Tristan Hughes was born in Atikokan, Ontario, and brought up on the Welsh island of Ynys Mon. He has a PhD in literature from King’s College, Cambridge and has taught courses on American literature and creative writing at Cambridge, Leipzig, Bangor and Cardiff. He won the Rhys Davies Short Story Award in 2002 and wrote his first novel, The Tower (2004), while spending seven months in a body cast after breaking his back falling off the walls of a castle. Soon after he published Send My Cold Bones Home (2006) and Revenant (2008), all set on Ynys Mon and highly praised in the UK. His most recent novels Eye Lake (2011) and its follow-up, Hummingbird, are set in the northern Ontario town of Crooked River, based on Atikokan, where Hughes spent his childhood summers.

Tristan Hughes is a senior lecturer and an AHRC Fellow in Creative Writing at Cardiff University who splits his time between Cardiff and Atikokan.

Stephen Wadhams

Stephen Wadhams

Author of The Orwell Tapes

Stephen Wadhams — author of The Orwell Tapes — was born in Weymouth, England, in 1945, and joined the BBC in 1968. He spent 18 months as a volunteer broadcaster in Malawi, Africa, before moving to Canada in 1974 to join the CBC Radio program “As it Happens.” He then spent ten years as a documentary producer for “Sunday Morning,” producing many high-profile projects in Canada, the US, Europe and Africa.
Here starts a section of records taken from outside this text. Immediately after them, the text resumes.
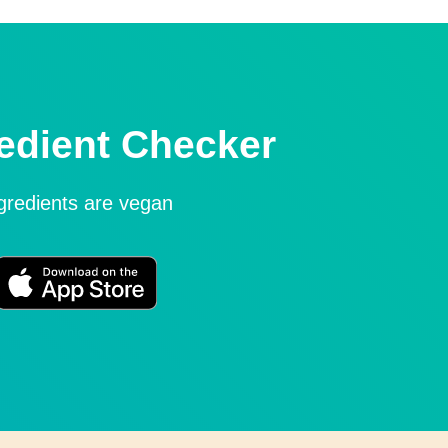
edient Checker
ngredients are vegan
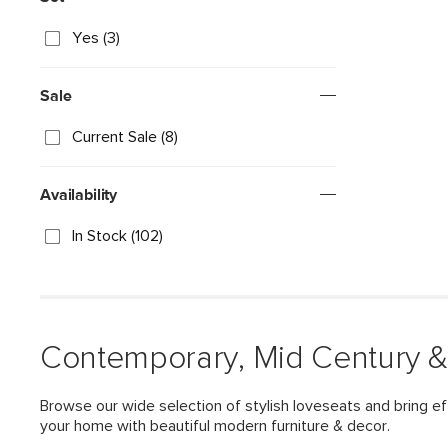
Yes (3)
Sale
Current Sale (8)
Availability
In Stock (102)
Contemporary, Mid Century &
Browse our wide selection of stylish loveseats and bring ef
your home with beautiful modern furniture & decor.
From 1990 to his retirement in 2016, Wadhams created radio documentaries for the CBC, helping colleagues and more than 200 members of the public tell their stories on the programs “Outfront” and “Living out Loud.”
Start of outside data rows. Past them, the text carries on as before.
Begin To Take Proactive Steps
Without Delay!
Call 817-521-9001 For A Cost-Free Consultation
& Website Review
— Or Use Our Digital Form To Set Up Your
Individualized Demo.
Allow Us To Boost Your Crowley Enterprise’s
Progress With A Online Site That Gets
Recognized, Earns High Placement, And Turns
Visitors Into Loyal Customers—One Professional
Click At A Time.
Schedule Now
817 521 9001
Wadhams has won numerous Canadian and international awards, including a Prix Italia and a lifetime achievement award from Chicago’s Third Coast Festival, which described him as a “masterful documentarian” who has “earned worldwide respect as an innovative thinker, continually interested in expanding the boundaries of storytelling.” He was also in demand as a trainer and mentor for the CBC and other organizations, including the BBC, where he spent three months in 1999.

Wadhams and his wife now live in Victoria, British Columbia, where he follows his other life passion as a voice student at the Conservatory of Music and a member of the chorus of Pacific Opera Victoria.

Tyler Keevil

Tyler Keevil

Tyler Keevil — author of Sealskin — was born in Edmonton, grew up in Vancouver, and in his mid-twenties moved to Wales. He is the author of three novels—Fireball, The Drive and No Good Brother—and his short fiction has appeared in a wide range of magazines and anthologies in Britain, Canada and the United States. He has received a number of awards for his writing, including the Missouri Review Jeffrey E. Smith Editors’ Prize, the Wales Book of the Year People’s Prize and the Writers’ Trust of Canada / McClelland & Stewart Journey Prize (for “Sealskin,” in this collection). Among other things, he has worked as a tree planter, ice barge deckhand and shipyard labourer; he is now a Lecturer in Creative Writing at Cardiff University.

Erwan Larher

Erwan Larher

Erwan Larher was born in central France and attended the prestigious Sciences Po university. He left the music business after 15 years to write full-time; his first novel was published in 2010, and his third, The Male Abandoned in a Hostile Environment (2013), won the Claude-Chabrol and the Louis-Barthou literary awards. Larher was shot in the November 13, 2015 attack on the Bataclan Theater, and was lucky to escape with his life; he finished his fourth novel, Marguerite Doesn’t Like Her Butt, while recovering in hospital. His deeply moving account of this event, The Book I Didn’t Want to Write, appeared in France in August 2017 and was an immediate critical and commercial success.